Inside my head I sighed deeply but I made sure my frustration didn't show on my face - I knew it would do no good if it did. The conversation was reminding me of the one we had two months before, after she had seen me exit the elevator with Theresa, the woman who lived in 405. I couldn't seem to spend five minutes alone with a woman, much less an hour, without Cara's hackles being raised.
“Exactly,” I nodded solemnly before reluctantly ending the mystery. “My best guess is that she’s a few years younger than me, maybe in her early thirties or late twenties. The point is, however, that she was very kind and patient with your thick-headed old man and I think I might be able to learn from her.”
“That’s good,” she mumbled into her magazine.
“The best part is that she knows nothing about boxing so I’ll actually get to talk to another adult about stuff that doesn’t involve training techniques or the best way to throw an uppercut. It will be a nice break.”
"I thought you were there to learn piano - what were you talking about boxing for?"

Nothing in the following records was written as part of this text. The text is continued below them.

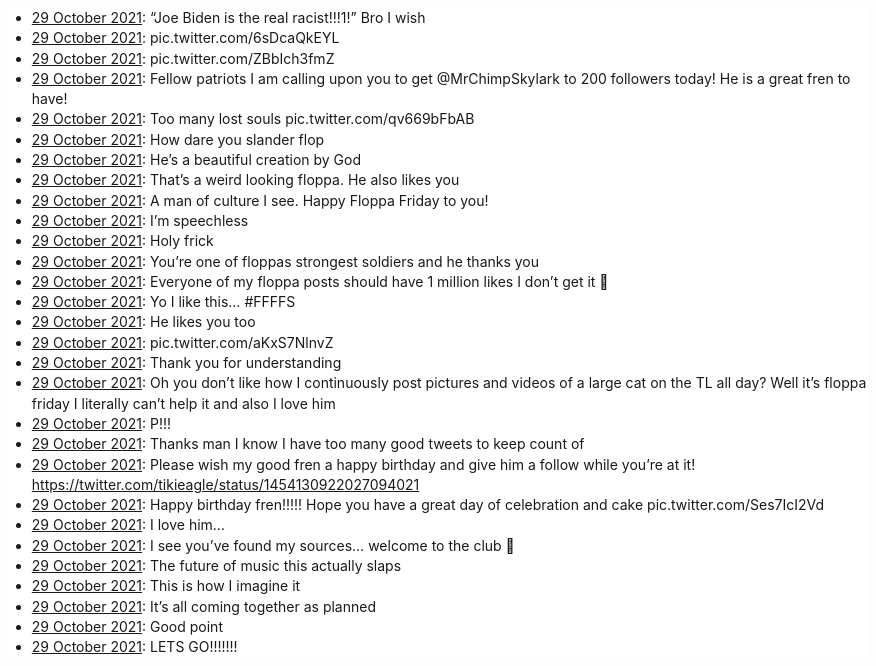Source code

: * [29 October 2021](https://web.archive.org/web/20211029194327/https://twitter.com/MissouriFren/status/1454161006834462721): “Joe Biden is the real racist!!!1!” Bro I wish 
* [29 October 2021](https://web.archive.org/web/20211029193644/https://twitter.com/MissouriFren/status/1454159214125932550): pic.twitter.com/6sDcaQkEYL 
* [29 October 2021](https://web.archive.org/web/20211029192519/https://twitter.com/MissouriFren/status/1454155995467423746): pic.twitter.com/ZBbIch3fmZ 
* [29 October 2021](https://web.archive.org/web/20211029192519/https://twitter.com/MissouriFren/status/1454155995467423746): Fellow patriots I am calling upon you to get  @MrChimpSkylark  to 200 followers today! He is a great fren to have! 
* [29 October 2021](https://web.archive.org/web/20211029191755/https://twitter.com/MissouriFren/status/1454153932486414337): Too many lost souls pic.twitter.com/qv669bFbAB 
* [29 October 2021](https://web.archive.org/web/20211029185942/https://twitter.com/MissouriFren/status/1454148782384459779): How dare you slander flop 
* [29 October 2021](https://web.archive.org/web/20211029182922/https://twitter.com/MissouriFren/status/1454140770043277312): He’s a beautiful creation by God 
* [29 October 2021](https://web.archive.org/web/20211029185648/https://twitter.com/MissouriFren/status/1454147809314287616): That’s a weird looking floppa. He also likes you 
* [29 October 2021](https://web.archive.org/web/20211029185622/https://twitter.com/MissouriFren/status/1454147743362998288): A man of culture I see. Happy Floppa Friday to you! 
* [29 October 2021](https://web.archive.org/web/20211029185526/https://twitter.com/MissouriFren/status/1454147386138300417): I’m speechless 
* [29 October 2021](https://web.archive.org/web/20211029185053/https://twitter.com/MissouriFren/status/1454146141914869761): Holy frick 
* [29 October 2021](https://web.archive.org/web/20211029184202/https://twitter.com/MissouriFren/status/1454144282848268289): You’re one of floppas strongest soldiers and he thanks you 
* [29 October 2021](https://web.archive.org/web/20211029184021/https://twitter.com/MissouriFren/status/1454143816500486147): Everyone of my floppa posts should have 1 million likes I don’t get it 🤬 
* [29 October 2021](https://web.archive.org/web/20211029182922/https://twitter.com/MissouriFren/status/1454140770043277312): Yo I like this…  #FFFFS 
* [29 October 2021](https://web.archive.org/web/20211029182922/https://twitter.com/MissouriFren/status/1454140770043277312): He likes you too 
* [29 October 2021](https://web.archive.org/web/20211029183213/https://twitter.com/MissouriFren/status/1454141538594852868): pic.twitter.com/aKxS7NlnvZ 
* [29 October 2021](https://web.archive.org/web/20211029183004/https://twitter.com/MissouriFren/status/1454141025195278340): Thank you for understanding 
* [29 October 2021](https://web.archive.org/web/20211029182922/https://twitter.com/MissouriFren/status/1454140770043277312): Oh you don’t like how I continuously post pictures and videos of a large cat on the TL all day? Well it’s floppa friday I literally can’t help it and also I love him 
* [29 October 2021](https://web.archive.org/web/20211029181936/https://twitter.com/MissouriFren/status/1454138450391744514): P!!! 
* [29 October 2021](https://web.archive.org/web/20211029181713/https://twitter.com/MissouriFren/status/1454137936346337286): Thanks man I know I have too many good tweets to keep count of 
* [29 October 2021](https://web.archive.org/web/20211029180758/https://twitter.com/MissouriFren/status/1454136014906306564): Please wish my good fren a happy birthday and give him a follow while you’re at it! https://twitter.com/tikieagle/status/1454130922027094021 
* [29 October 2021](https://web.archive.org/web/20211029180427/https://twitter.com/MissouriFren/status/1454135341821087745): Happy birthday fren!!!!! Hope you have a great day of celebration and cake pic.twitter.com/Ses7IcI2Vd 
* [29 October 2021](https://web.archive.org/web/20211029175625/https://twitter.com/MissouriFren/status/1454133666741997569): I love him… 
* [29 October 2021](https://web.archive.org/web/20211029173310/https://twitter.com/MissouriFren/status/1454128325752934403): I see you’ve found my sources… welcome to the club 🥂 
* [29 October 2021](https://web.archive.org/web/20211029173145/https://twitter.com/MissouriFren/status/1454127867340759042): The future of music this actually slaps 
* [29 October 2021](https://web.archive.org/web/20211029171134/https://twitter.com/MissouriFren/status/1454123756633444353): This is how I imagine it 
* [29 October 2021](https://web.archive.org/web/20211029172310/https://twitter.com/MissouriFren/status/1454125877890068486): It’s all coming together as planned 
* [29 October 2021](https://web.archive.org/web/20211029172006/https://twitter.com/MissouriFren/status/1454125296374931464): Good point 
* [29 October 2021](https://web.archive.org/web/20211029164323/https://twitter.com/MissouriFren/status/1454117461004070917): LETS GO!!!!!!!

"What? We weren't talking about it." My train of thought had just gone careening off the tracks.
"Then how do you know she doesn't have a clue about -"
"Oh! She asked me what I do for a living and... that's really not the point here," I said, frustration edging into my voice. "I could use a few friends outside the ring and just maybe Dawn could become one."
“Mel’s dad doesn’t know anything about boxing either,” Cara pointed out. “You could talk to him all you want, not just once a week.”
“Melanie’s father thinks I’m a Neanderthal that had his brain punched out of his head ten years ago,” I said with a scowl that I could never hide whenever that subject came up. Which it did far too often for my liking. “He must think it’s a miracle I can walk without falling over.”
“He does not,” she shot back. “He just doesn’t know you because you hardly speak a word to him. You need to loosen up around the other parents – who knows, you might even make a few friends that way.”
I rolled my eyes and went back to my crossword. I heard Cara sigh and turn a page noisily. The two of us got along pretty well but once in a blue moon we’d have nights like that, nights in which seeing eye to eye seemed as likely as me being in the main event of a million dollar pay-per-view.
On those nights I could never figure out if I was glad that there was nobody around to witness our behavior, or sad that there was no one there to help us bridge the gap that yawned between us.